(MATERIALS PROVIDED begins)

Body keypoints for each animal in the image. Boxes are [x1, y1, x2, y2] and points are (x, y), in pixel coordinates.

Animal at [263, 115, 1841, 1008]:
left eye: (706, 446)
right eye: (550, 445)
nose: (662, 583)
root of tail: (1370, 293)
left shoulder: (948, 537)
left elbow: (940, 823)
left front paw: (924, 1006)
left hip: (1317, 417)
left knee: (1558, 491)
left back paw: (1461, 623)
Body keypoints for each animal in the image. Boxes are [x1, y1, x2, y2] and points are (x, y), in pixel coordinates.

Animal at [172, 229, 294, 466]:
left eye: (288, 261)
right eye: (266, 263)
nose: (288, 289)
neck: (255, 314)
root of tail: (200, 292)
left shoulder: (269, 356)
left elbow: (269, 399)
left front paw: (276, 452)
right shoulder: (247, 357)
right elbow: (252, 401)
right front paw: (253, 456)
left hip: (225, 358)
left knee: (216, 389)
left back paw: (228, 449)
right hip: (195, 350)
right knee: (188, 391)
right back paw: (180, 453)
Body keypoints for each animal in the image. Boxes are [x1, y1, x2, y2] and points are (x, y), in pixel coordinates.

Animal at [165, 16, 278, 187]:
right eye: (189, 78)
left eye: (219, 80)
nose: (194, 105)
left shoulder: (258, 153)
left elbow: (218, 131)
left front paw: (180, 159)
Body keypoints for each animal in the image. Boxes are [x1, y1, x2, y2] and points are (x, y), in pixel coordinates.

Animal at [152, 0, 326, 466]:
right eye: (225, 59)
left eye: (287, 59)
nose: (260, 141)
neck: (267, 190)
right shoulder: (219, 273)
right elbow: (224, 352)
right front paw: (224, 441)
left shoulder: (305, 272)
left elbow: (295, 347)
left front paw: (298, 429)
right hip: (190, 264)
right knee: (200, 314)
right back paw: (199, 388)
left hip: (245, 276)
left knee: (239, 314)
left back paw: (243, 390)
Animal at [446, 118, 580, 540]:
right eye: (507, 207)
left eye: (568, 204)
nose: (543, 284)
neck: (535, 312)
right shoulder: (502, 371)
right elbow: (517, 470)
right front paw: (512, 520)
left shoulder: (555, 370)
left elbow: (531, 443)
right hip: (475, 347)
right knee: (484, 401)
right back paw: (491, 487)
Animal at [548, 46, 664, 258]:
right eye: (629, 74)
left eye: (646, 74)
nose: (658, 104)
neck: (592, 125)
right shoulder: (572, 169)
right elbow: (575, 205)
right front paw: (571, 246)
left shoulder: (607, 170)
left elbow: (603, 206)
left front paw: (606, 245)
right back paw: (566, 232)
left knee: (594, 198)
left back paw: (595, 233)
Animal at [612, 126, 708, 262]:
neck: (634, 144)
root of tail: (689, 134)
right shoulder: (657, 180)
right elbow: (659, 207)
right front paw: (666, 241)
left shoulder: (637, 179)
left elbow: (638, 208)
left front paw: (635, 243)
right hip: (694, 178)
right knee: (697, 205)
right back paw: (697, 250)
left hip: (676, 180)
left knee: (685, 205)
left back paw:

(MATERIALS PROVIDED ends)

Please tally every line of the entries that holds "front" and answer with that figure alone.

> **SOLUTION TO THIS EXERCISE**:
11